THRUPPI, le chaos partagé, l'écoute mutuelle et le courage de montrer sa vulnérabilité

du solo au collectif
Un album né du hasard, entre poésie et improvisation. Truppi et Thru se sont réunis dans un projet choral qui parle de la vie, de la mort et des moustiques romantiques. Tous tournent le dos à la pochette, car ici, le fond prime sur l'image.

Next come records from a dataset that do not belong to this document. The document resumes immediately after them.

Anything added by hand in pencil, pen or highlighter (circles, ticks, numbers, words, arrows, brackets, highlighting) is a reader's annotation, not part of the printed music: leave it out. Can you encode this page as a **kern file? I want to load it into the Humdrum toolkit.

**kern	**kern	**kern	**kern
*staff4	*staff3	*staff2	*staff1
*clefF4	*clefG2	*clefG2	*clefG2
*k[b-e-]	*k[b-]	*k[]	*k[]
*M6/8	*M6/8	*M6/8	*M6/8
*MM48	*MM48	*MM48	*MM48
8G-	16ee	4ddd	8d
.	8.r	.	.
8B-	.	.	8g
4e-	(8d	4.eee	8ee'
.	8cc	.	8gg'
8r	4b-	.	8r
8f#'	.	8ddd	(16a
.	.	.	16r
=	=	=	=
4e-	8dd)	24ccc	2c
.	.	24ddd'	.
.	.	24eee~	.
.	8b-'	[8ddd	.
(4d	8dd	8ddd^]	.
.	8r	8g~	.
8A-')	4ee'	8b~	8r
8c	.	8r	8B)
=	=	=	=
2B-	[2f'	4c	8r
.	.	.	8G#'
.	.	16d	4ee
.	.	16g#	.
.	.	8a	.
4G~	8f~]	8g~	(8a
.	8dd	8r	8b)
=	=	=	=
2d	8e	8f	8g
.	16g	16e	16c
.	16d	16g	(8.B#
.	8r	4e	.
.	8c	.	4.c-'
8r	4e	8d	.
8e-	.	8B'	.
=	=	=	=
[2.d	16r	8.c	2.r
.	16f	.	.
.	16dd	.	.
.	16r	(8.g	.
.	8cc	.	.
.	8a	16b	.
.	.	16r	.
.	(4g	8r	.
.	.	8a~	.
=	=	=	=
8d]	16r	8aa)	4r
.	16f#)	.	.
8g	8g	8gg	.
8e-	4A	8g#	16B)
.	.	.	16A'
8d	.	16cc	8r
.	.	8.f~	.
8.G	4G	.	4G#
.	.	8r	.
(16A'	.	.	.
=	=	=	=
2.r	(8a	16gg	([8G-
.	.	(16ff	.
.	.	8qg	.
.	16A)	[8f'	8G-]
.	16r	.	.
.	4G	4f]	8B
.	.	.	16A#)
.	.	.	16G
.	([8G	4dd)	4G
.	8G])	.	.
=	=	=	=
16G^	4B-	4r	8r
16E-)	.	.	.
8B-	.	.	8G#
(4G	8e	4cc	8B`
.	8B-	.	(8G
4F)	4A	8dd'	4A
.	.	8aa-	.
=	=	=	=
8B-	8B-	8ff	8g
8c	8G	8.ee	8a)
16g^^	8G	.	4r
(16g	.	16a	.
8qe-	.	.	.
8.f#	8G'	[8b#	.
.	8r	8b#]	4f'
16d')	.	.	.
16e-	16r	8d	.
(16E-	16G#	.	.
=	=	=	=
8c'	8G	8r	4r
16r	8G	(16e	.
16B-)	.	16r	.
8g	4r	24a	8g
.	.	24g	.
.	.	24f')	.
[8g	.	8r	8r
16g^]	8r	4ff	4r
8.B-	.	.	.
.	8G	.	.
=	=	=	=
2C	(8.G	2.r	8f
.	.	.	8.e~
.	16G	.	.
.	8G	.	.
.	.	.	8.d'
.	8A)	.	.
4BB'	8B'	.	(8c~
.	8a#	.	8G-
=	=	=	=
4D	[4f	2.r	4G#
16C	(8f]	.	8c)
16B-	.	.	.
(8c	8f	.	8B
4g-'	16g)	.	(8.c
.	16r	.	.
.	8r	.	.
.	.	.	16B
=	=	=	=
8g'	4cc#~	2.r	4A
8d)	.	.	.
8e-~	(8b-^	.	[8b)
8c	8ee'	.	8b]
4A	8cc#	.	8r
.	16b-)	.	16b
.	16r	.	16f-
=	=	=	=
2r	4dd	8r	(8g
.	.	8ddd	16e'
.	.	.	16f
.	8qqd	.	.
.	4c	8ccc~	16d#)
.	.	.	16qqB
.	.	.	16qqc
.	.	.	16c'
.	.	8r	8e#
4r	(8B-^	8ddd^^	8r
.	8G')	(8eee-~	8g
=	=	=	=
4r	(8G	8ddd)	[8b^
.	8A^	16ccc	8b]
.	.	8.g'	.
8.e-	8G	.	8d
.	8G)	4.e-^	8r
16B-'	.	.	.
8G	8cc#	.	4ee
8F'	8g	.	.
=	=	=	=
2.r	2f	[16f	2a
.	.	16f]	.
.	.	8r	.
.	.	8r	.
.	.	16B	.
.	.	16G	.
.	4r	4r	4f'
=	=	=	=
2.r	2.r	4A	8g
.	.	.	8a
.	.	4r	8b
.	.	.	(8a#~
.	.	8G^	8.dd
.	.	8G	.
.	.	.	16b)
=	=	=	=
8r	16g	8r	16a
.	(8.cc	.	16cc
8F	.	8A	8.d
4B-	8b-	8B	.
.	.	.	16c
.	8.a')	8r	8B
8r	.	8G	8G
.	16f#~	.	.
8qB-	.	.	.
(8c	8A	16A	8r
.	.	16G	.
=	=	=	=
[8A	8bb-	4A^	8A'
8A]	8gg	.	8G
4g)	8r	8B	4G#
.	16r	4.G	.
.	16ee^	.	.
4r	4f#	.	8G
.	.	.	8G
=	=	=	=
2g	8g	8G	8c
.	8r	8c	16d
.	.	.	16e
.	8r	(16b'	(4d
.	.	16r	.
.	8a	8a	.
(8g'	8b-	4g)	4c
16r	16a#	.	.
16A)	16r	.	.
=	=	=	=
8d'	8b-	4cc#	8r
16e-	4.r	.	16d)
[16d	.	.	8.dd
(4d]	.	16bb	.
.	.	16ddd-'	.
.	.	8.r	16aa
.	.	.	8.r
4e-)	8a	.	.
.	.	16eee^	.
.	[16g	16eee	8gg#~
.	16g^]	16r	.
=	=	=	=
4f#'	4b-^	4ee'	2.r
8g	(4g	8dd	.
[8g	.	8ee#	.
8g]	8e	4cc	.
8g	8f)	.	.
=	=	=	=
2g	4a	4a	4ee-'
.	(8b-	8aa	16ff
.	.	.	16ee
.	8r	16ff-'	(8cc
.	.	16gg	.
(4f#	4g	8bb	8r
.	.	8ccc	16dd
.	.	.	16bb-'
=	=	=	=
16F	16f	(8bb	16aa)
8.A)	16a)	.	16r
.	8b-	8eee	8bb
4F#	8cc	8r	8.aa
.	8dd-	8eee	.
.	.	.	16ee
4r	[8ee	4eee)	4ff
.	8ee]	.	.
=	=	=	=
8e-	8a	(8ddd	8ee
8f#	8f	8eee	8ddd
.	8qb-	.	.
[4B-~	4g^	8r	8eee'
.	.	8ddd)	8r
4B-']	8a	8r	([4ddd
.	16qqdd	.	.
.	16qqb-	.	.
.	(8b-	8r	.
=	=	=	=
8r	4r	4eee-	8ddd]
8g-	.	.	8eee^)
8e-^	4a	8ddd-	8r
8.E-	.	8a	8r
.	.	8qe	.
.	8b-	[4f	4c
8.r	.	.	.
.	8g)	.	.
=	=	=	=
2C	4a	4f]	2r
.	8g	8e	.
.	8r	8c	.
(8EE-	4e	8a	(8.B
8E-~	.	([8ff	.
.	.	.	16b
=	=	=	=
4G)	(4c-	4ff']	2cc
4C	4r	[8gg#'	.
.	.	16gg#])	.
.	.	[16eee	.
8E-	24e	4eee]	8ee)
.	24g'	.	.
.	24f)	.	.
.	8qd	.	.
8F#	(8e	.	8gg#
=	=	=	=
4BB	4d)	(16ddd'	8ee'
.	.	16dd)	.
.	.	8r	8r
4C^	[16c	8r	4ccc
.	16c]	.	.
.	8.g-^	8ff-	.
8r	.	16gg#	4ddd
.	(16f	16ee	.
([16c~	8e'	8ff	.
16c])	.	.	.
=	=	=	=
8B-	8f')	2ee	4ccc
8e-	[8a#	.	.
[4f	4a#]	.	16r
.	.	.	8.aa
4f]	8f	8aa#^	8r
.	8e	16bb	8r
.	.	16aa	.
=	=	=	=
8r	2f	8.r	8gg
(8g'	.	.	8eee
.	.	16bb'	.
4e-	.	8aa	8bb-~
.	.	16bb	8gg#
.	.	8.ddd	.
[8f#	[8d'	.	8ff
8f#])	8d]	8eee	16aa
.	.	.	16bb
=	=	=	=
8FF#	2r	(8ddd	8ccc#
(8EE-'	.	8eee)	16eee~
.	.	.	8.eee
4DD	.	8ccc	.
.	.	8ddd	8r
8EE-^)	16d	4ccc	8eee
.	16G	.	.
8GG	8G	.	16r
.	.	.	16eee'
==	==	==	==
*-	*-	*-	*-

Comme Medardo, le vicomte de Calvino coupé en deux par un coup de canon, dans THRUPPI , deux moitiés finissent par s'unir, mais il est difficile de comprendre laquelle était la « bonne » et laquelle était la « mauvaise ». Le fait est qu'ils se complètent à merveille, Giovanni Truppi et Thru Collected . C'est lui qui amène les pianos (sciés et recousus : à la manière de Medardo, précisément) sur la scène d'Ariston. Celui qui, apparemment sans effort, accorde la musique aux fréquences du cœur. Eux, Thru Collected, sont la nervosité et le génie de la Naples post-moderne : ils manipulent les synthétiseurs et les mots comme de l'argile. De la collision de ces planètes sonores naît une sorte de comédie musicale existentielle qui parle de mort, d'amour, de pères encombrants et de moustiques romantiques. Dans une série d'impressions, Giovanni Truppi et Riccardo alias Sano, Lucky Lapolo et Ben Romano nous confient que dans « THRUPPI » , sorti le 13 juin chez Island Records, il y a « de la tristesse et des intuitions », « de la fantaisie », « de la spontanéité » et de nombreuses « nuances ». Il y a une âme punk, du rap, une écriture brute et lyrique, et personne ne cherche à gagner la moindre compétition. Il y a Naples, évidemment, non pas comme toile de fond, mais comme un poids spécifique : ville mère et ville monstre, qui vous trahit avec affection. « Naples est un thème que nous n'avons pas abordé directement et qui nous met un peu en crise. Beaucoup d'entre nous viennent du même quartier, Arenella. Il y a un tissu conjonctif qui nous a permis d'évoluer avec aisance, même sans avoir à dire une série de choses, et qui nous a permis de nous comprendre instinctivement », reconnaît Giovanni, qui a quitté la ville à l'âge que certains d'entre eux ont aujourd'hui. « Nous avons travaillé au Buco Studio à Vomero. Mais l'essentiel du travail s'est fait à Rome : improviser, partager une idée née et développée par tous . »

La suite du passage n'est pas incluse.